*Problem details*. Without pictures, retype the following entries exactly.

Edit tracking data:
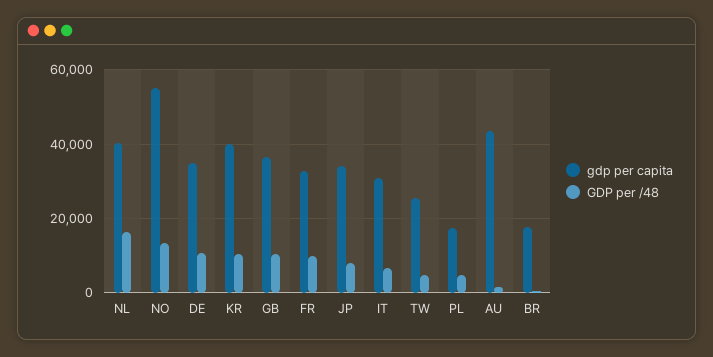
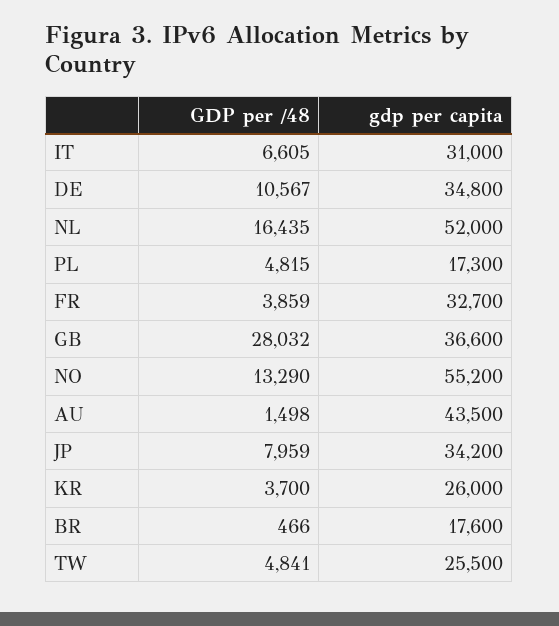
  {
    "gdp per capita": {
-     "NL": 40000,
+     "NL": 52000,
      "NO": 55200,
      "DE": 34800,
-     "KR": 40000,
+     "KR": 26000,
      "GB": 36600,
      "FR": 32700,
      "JP": 34200,
      "IT": 31000,
      "TW": 25500,
      "PL": 17300,
      "AU": 43500,
      "BR": 17600
    },
    "GDP per /48": {
      "NL": 16435,
      "NO": 13290,
      "DE": 10567,
-     "KR": 10000,
+     "KR": 3700,
-     "GB": 10000,
+     "GB": 28032,
-     "FR": 10000,
+     "FR": 3859,
      "JP": 7959,
      "IT": 6605,
      "TW": 4841,
      "PL": 4815,
      "AU": 1498,
      "BR": 466
    }
  }

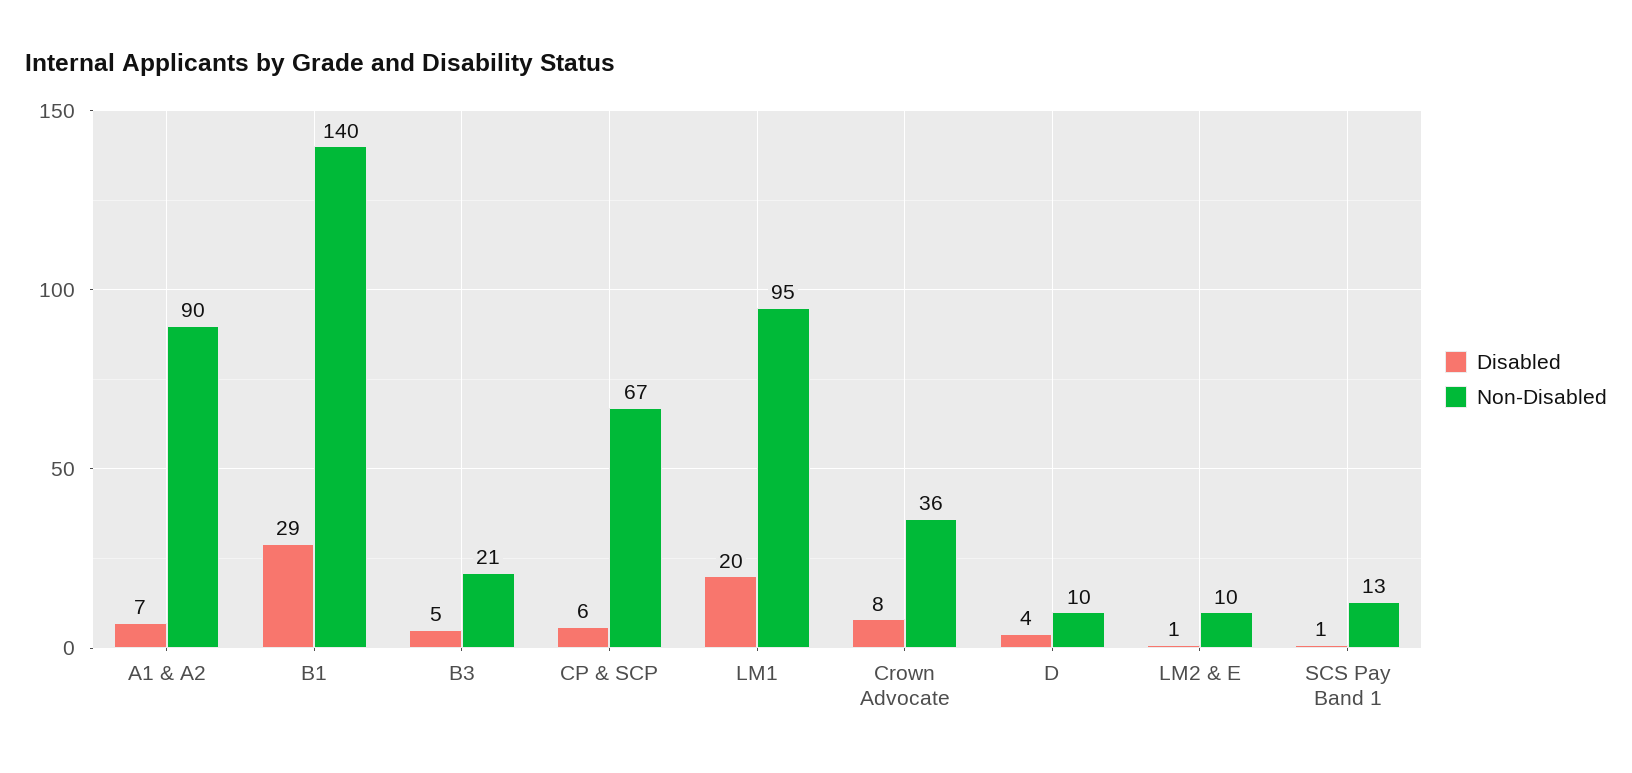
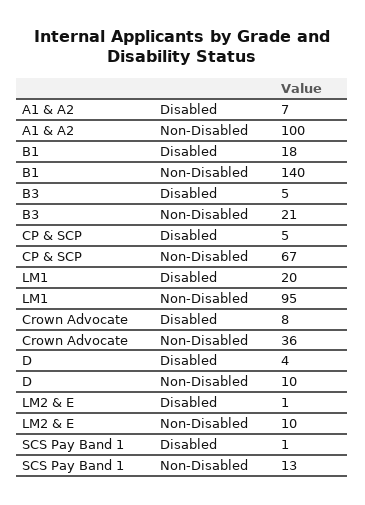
  {
    "Disabled": {
      "A1 & A2": 7,
-     "B1": 29,
+     "B1": 18,
      "B3": 5,
-     "CP & SCP": 6,
+     "CP & SCP": 5,
      "LM1": 20,
      "Crown Advocate": 8,
      "D": 4,
      "LM2 & E": 1,
      "SCS Pay Band 1": 1
    },
    "Non-Disabled": {
-     "A1 & A2": 90,
+     "A1 & A2": 100,
      "B1": 140,
      "B3": 21,
      "CP & SCP": 67,
      "LM1": 95,
      "Crown Advocate": 36,
      "D": 10,
      "LM2 & E": 10,
      "SCS Pay Band 1": 13
    }
  }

*Your response*.
  {
    "gdp per capita": {
-     "NL": 40000,
+     "NL": 52000,
      "NO": 55200,
      "DE": 34800,
-     "KR": 40000,
+     "KR": 26000,
      "GB": 36600,
      "FR": 32700,
      "JP": 34200,
      "IT": 31000,
      "TW": 25500,
      "PL": 17300,
      "AU": 43500,
      "BR": 17600
    },
    "GDP per /48": {
      "NL": 16435,
      "NO": 13290,
      "DE": 10567,
-     "KR": 10000,
+     "KR": 3700,
-     "GB": 10000,
+     "GB": 28032,
-     "FR": 10000,
+     "FR": 3859,
      "JP": 7959,
      "IT": 6605,
      "TW": 4841,
      "PL": 4815,
      "AU": 1498,
      "BR": 466
    }
  }

  {
    "Disabled": {
      "A1 & A2": 7,
-     "B1": 29,
+     "B1": 18,
      "B3": 5,
-     "CP & SCP": 6,
+     "CP & SCP": 5,
      "LM1": 20,
      "Crown Advocate": 8,
      "D": 4,
      "LM2 & E": 1,
      "SCS Pay Band 1": 1
    },
    "Non-Disabled": {
-     "A1 & A2": 90,
+     "A1 & A2": 100,
      "B1": 140,
      "B3": 21,
      "CP & SCP": 67,
      "LM1": 95,
      "Crown Advocate": 36,
      "D": 10,
      "LM2 & E": 10,
      "SCS Pay Band 1": 13
    }
  }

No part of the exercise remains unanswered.